SELECTION:
════════

As an example of this, I have a friend who is a detective...When he goes in to an interrogation, he brings a HUGE thick folder full of, what appears to be, photographs, statements, finger prints.  He puts the name of the person he is interrogating on the cover, along with the case name.  This HUGE pile of "evidence" appears to be massive.  If you looked at it closely, you'd see it had absolutely NOTHING to do with the case at all.  It's a prop.  But to the suspect, it looks as if the evidence is overwhelmingly damning.  It's the "illusion" of evidence, by shear volume of material.  

Now, knowing that trick, I don't fall for the "mountain of evidence" gag.  I demand proof, in detail.  Nobody fools me by pointing to a "mountain of evidence" and expecting me to take their word that "it's ALL in there".


----------



## Makalakumu (Nov 20, 2005)

Name a single vote?  40% of the machines leave absolutely no paper trail.  How would one "check" anything about those votes?  A single vote among millions?  I don't see how that could be a more powerful tool then the statistics.  

Anyway, the information you want to discuss in located in the Congressional report.  Specific individuals who saw there vote change from Kerry to Bush on an e-voting machine testified under oath about it.


----------



## sgtmac_46 (Nov 20, 2005)

upnorthkyosa said:
			
		

> Name a single vote? 40% of the machines leave absolutely no paper trail. How would one "check" anything about those votes? A single vote among millions? I don't see how that could be a more powerful tool then the statistics.

════════

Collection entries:
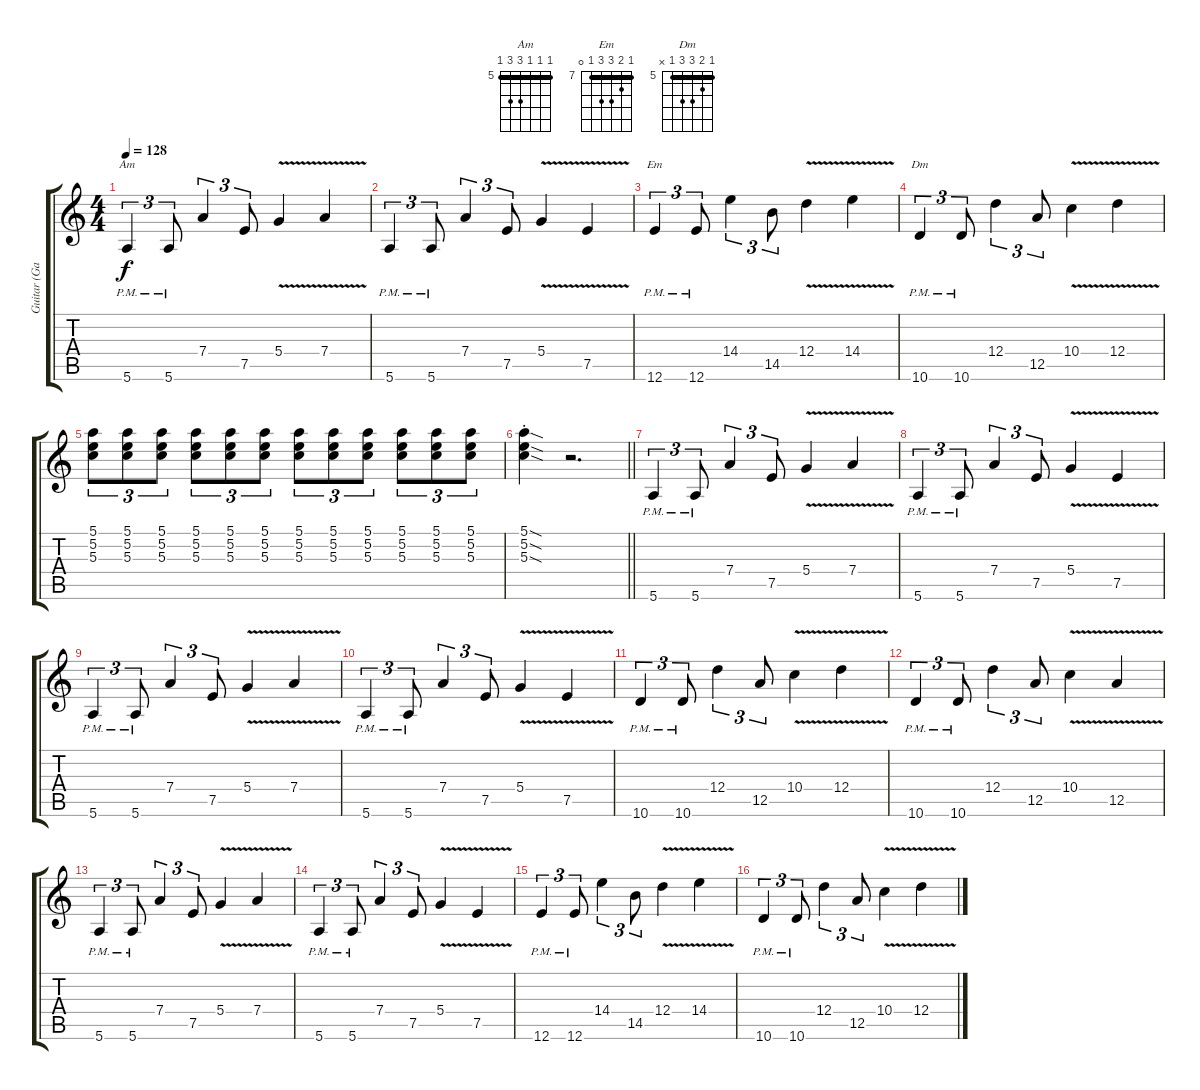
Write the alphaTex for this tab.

\track ("Guitar (Gary)" "Guitar (Ga") {instrument overdrivenguitar}
\staff {score tabs}
\tuning (E4 B3 G3 D3 A2 E2) {hide}
\chord ("Am" 5 5 5 7 7 5) {firstfret 5 barre 5}
\chord ("Em" 7 8 9 9 7 0) {firstfret 7 barre 7}
\chord ("Dm" 5 6 7 7 5 x) {firstfret 5 barre 5}
\ts (4 4)
\tempo 128
\clef g2
\ks c
5.6{pm}.4{tu (3 2) ch "Am" dy f} 5.6{pm}.8{tu (3 2)} 7.4.4{tu (3 2)} 7.5.8{tu (3 2)} 5.4{v}.4 7.4{v}.4 |
5.6{pm}.4{tu (3 2)} 5.6{pm}.8{tu (3 2)} 7.4.4{tu (3 2)} 7.5.8{tu (3 2)} 5.4{v}.4 7.5{v}.4 |
12.6{pm}.4{tu (3 2) ch "Em"} 12.6{pm}.8{tu (3 2)} 14.4.4{tu (3 2)} 14.5.8{tu (3 2)} 12.4{v}.4 14.4{v}.4 |
10.6{pm}.4{tu (3 2) ch "Dm"} 10.6{pm}.8{tu (3 2)} 12.4.4{tu (3 2)} 12.5.8{tu (3 2)} 10.4{v}.4 12.4{v}.4 |
(5.1 5.2 5.3).8{tu (3 2)} (5.1 5.2 5.3).8{tu (3 2)} (5.1 5.2 5.3).8{tu (3 2)} (5.1 5.2 5.3).8{tu (3 2)} (5.1 5.2 5.3).8{tu (3 2)} (5.1 5.2 5.3).8{tu (3 2)} (5.1 5.2 5.3).8{tu (3 2)} (5.1 5.2 5.3).8{tu (3 2)} (5.1 5.2 5.3).8{tu (3 2)} (5.1 5.2 5.3).8{tu (3 2)} (5.1 5.2 5.3).8{tu (3 2)} (5.1 5.2 5.3).8{tu (3 2)} |
\barLineRight lightlight
(5.1{sod st} 5.2{sod st} 5.3{sod st}).4 r.2{d} |
5.6{pm}.4{tu (3 2)} 5.6{pm}.8{tu (3 2)} 7.4.4{tu (3 2)} 7.5.8{tu (3 2)} 5.4{v}.4 7.4{v}.4 |
5.6{pm}.4{tu (3 2)} 5.6{pm}.8{tu (3 2)} 7.4.4{tu (3 2)} 7.5.8{tu (3 2)} 5.4{v}.4 7.5{v}.4 |
5.6{pm}.4{tu (3 2)} 5.6{pm}.8{tu (3 2)} 7.4.4{tu (3 2)} 7.5.8{tu (3 2)} 5.4{v}.4 7.4{v}.4 |
5.6{pm}.4{tu (3 2)} 5.6{pm}.8{tu (3 2)} 7.4.4{tu (3 2)} 7.5.8{tu (3 2)} 5.4{v}.4 7.5{v}.4 |
10.6{pm}.4{tu (3 2)} 10.6{pm}.8{tu (3 2)} 12.4.4{tu (3 2)} 12.5.8{tu (3 2)} 10.4{v}.4 12.4{v}.4 |
10.6{pm}.4{tu (3 2)} 10.6{pm}.8{tu (3 2)} 12.4.4{tu (3 2)} 12.5.8{tu (3 2)} 10.4{v}.4 12.5{v}.4 |
5.6{pm}.4{tu (3 2)} 5.6{pm}.8{tu (3 2)} 7.4.4{tu (3 2)} 7.5.8{tu (3 2)} 5.4{v}.4 7.4{v}.4 |
5.6{pm}.4{tu (3 2)} 5.6{pm}.8{tu (3 2)} 7.4.4{tu (3 2)} 7.5.8{tu (3 2)} 5.4{v}.4 7.5{v}.4 |
12.6{pm}.4{tu (3 2)} 12.6{pm}.8{tu (3 2)} 14.4.4{tu (3 2)} 14.5.8{tu (3 2)} 12.4{v}.4 14.4{v}.4 |
10.6{pm}.4{tu (3 2)} 10.6{pm}.8{tu (3 2)} 12.4.4{tu (3 2)} 12.5.8{tu (3 2)} 10.4{v}.4 12.4{v}.4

════════

EXERCISES:
1 – Print the stretch of the voting-evidence thread from "Now, knowing that" through "oath about it.".
2 – Decide whether each statement agrees with the voting-evidence thread, answering yes or no and quoting the words that settle it: (a) The detective's folder holds material unrelated to the case. (b) Makalakumu says every voting machine leaves a paper trail. (c) The detective writes only the case name on the folder's cover.
3 – Write the next part of the voting-evidence thread, picking up after its final line.
Nothing here requires the listing.

TASK RESPONSES:
1 –
Now, knowing that trick, I don't fall for the "mountain of evidence" gag.  I demand proof, in detail.  Nobody fools me by pointing to a "mountain of evidence" and expecting me to take their word that "it's ALL in there".


----------



## Makalakumu (Nov 20, 2005)

Name a single vote?  40% of the machines leave absolutely no paper trail.  How would one "check" anything about those votes?  A single vote among millions?  I don't see how that could be a more powerful tool then the statistics.  

Anyway, the information you want to discuss in located in the Congressional report.  Specific individuals who saw there vote change from Kerry to Bush on an e-voting machine testified under oath about it.

2 –
(a) Yes: "it had absolutely NOTHING to do with the case at all."
(b) No: "40% of the machines leave absolutely no paper trail."
(c) No: "He puts the name of the person he is interrogating on the cover, along with the case name."

3 –
> 
> Anyway, the information you want to discuss in located in the Congressional report. Specific individuals who saw there vote change from Kerry to Bush on an e-voting machine testified under oath about it.


 But your "statistics" don't show anything. They certainly don't show that anyone attempted to defraud the election.  It is not evidence of anything, and it's been distorted and manipulated.  It's all insinuation, hyperbole and innuendo.  

In the end, you don't have one single shred of direct evidence of ANYTHING. Not ONE shred of evidence to support your claim, other than nebulous and unvarifiable anecdotal stories by biased sources?  You've claimed that person(s) have engaged in a concerted effort to defraud and disinfanchise and ENTIRE country, and yet you don't have one single shred of evidence to support even ONE single incident where this took place, other than "The numbers just don't make sense to me"....Interesting.  

Allegations that are vague, over-generalized, and unsupportable....are usually bogus.


----------



## Makalakumu (Nov 20, 2005)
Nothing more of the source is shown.